1°) La révolution scientifique interrogée sur sa capacité à intégrer les concepts sociologiques d’autorité et de pouvoir :

Cette révolution scientifique, avons-nous vu, a abouti à déplacer le centre d’intérêt des économistes des relations d’échange marchand à des relations guidées par des contrats, ce qui fournit un cadre général au sein duquel une théorie de la relation d'emploi peut être élaborée. Cette économie des contrats a donc théorisé le rapport entre un employeur et un employé qui est marqué par la présence d’un commandement du second par le premier. C’est la caractérisation de ce commandement qui nous importe ici. Comment les modalités de ce commandement et les hypothèses sous-jacentes à ces modalités peuvent-elles être caractérisées par rapport aux concepts d’autorité et de pouvoir ? Autrement dit, les différentes branches de l’économie des contrats introduisent-elles une asymétrie dans la relation d'emploi ? cette asymétrie est-elle liée à des ressources sur lesquelles prennent appui des pouvoirs ? ces pouvoirs sont-ils légitimés et déterminés par des statuts au sein de l’organisation productive ? En bref, nous nous demanderons si les théories rangées sous l’étiquette de l’économie des contrats sont réellement des théories de l’autorité, au sens déjà établi ci-dessus et que nous enrichirons au fur et à mesure de notre travail.

Cette confrontation sera réalisée dans le chapitre 1 au cours duquel nous montrerons les insuffisances, à des degrés variables, des différentes branches de l’économie des contrats pour formaliser un commandement qui corresponde à la notion d’autorité, et pas seulement à celle de pouvoirs. Des travaux à la limite de l’orthodoxie et de l’hétérodoxie, tels ceux d’H. LEIBENSTEIN, de D. KREPS..., seront mobilisés pour pointer précisément les endroits où l’économie des contrats bute sur les limites de ses hypothèses. Au terme de cette confrontation, nous aurons ainsi délimité plus formellement le cadre hypothétique requis pour appréhender toutes les dimensions de la relation d’autorité.

Le chapitre 2 nous amènera à promouvoir le concept de convention pour une approche pertinente de ce type de relation. Nous verrons effectivement que l’EC repose sur un ensemble de prémisses parfaitement congruentes avec les hypothèses dégagées dans le chapitre précédent. Le premier niveau du modèle conventionnaliste de l’autorité dans la relation d'emploi sera ainsi construit à partir de l’existence de « conventions régulatives » qui répondent aux attentes croisées entre l’employeur et l’employé sur la configuration du commandement, c'est-à-dire sur le fait de savoir en quoi il consiste, jusqu’où il s’étend et quelles sont les parties prenantes de la relation. Ce chapitre se clôturera par l’expression d’une insatisfaction, celle de l’affadissement de la « dimension politique » ‑ qui s’exprime en termes d’asymétries de statut entre l’employeur et l’employé -, de l’autorité dans le cadre de ces conventions régulatives.

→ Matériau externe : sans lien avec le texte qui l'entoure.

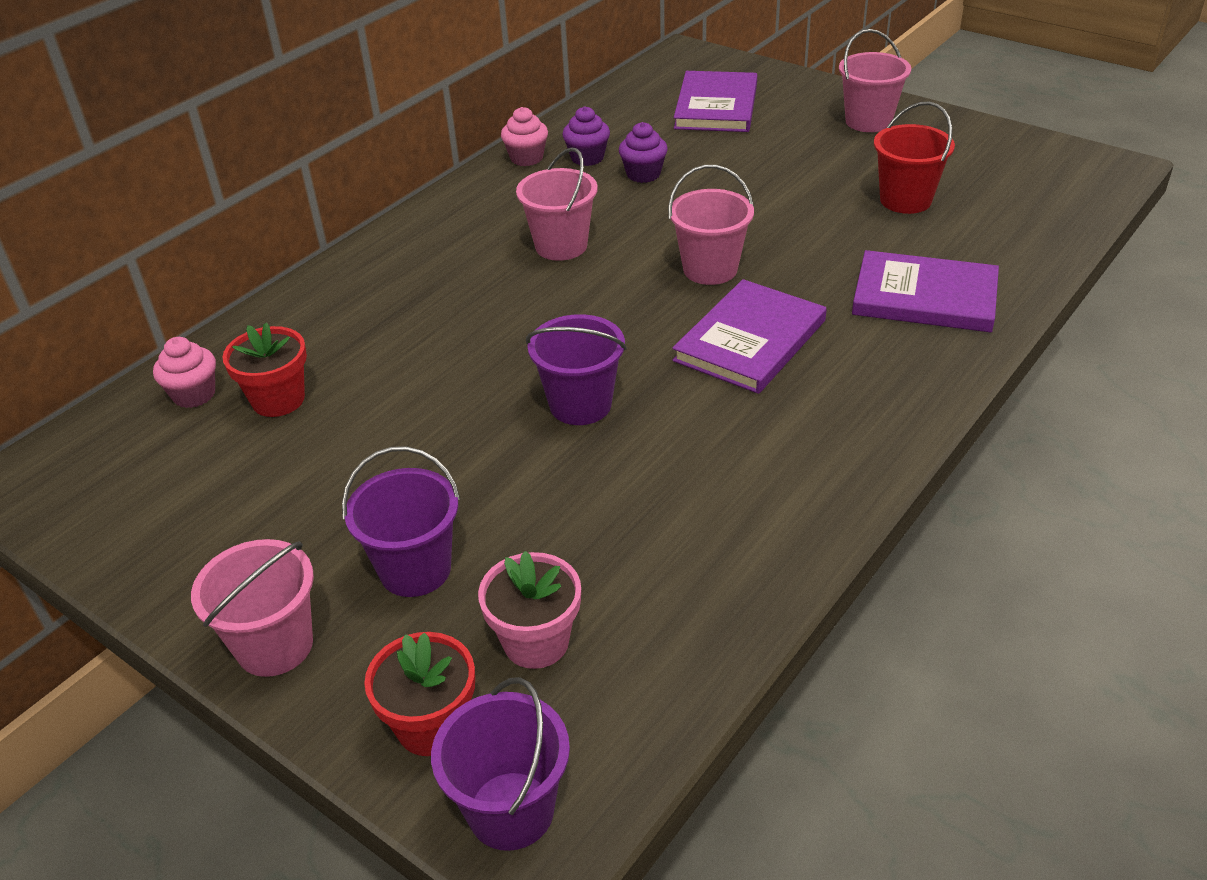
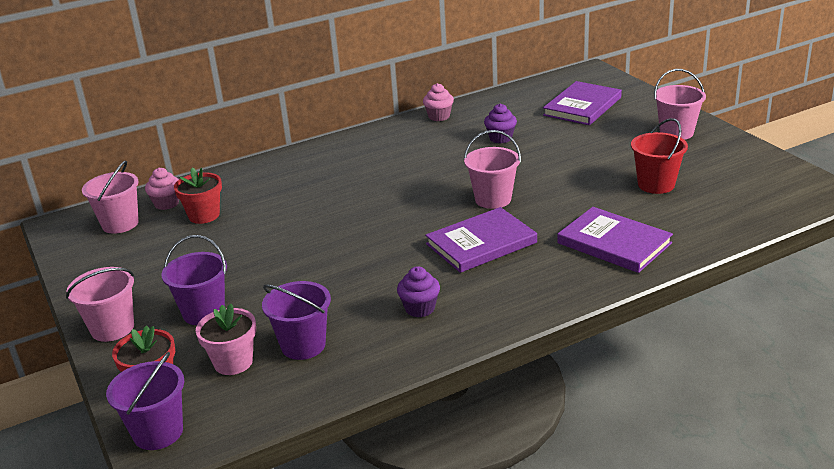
camera: 25 degrees right, 10 degrees down
pink bucket [516,147,598,261] -> pink bucket moved to [82,160,139,234]
purple bucket [526,314,627,425] -> purple bucket moved to [262,281,331,360]
purple cupcake [562,106,610,166] -> purple cupcake moved to [397,266,440,317]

Le chapitre 3 tentera de donner de l’épaisseur à cette dimension de l’autorité en introduisant un autre type de convention, la « convention constitutive », rattachée aux concepts de J. SEARLE. Nous explorerons ce processus d’institution de l’autorité en recourant à la création d’un ordre hiérarchique légitime qu’un tel processus implique. C’est en reprenant les axiomes des « cités » de L. BOLTANSKI et L. THEVENOT que nous déterminerons les conditions d’un glissement de rapports de pouvoir à une relation d’autorité. L’obéissance d’un subordonné à un supérieur hiérarchique sera mise en rapport avec la reconnaissance du fait que le second est un « augmenta-teur » ( H. ARENDT ) du bien commun et qu’un certain régime de responsabilité s’établit entre les niveaux hiérarchiques. Nous terminerons en voyant comment l’autorité « contient » les pouvoirs, se dont rend correctement compte le modèle conventionnaliste formé en combinant conventions régulatives et convention constitutive d’autorité.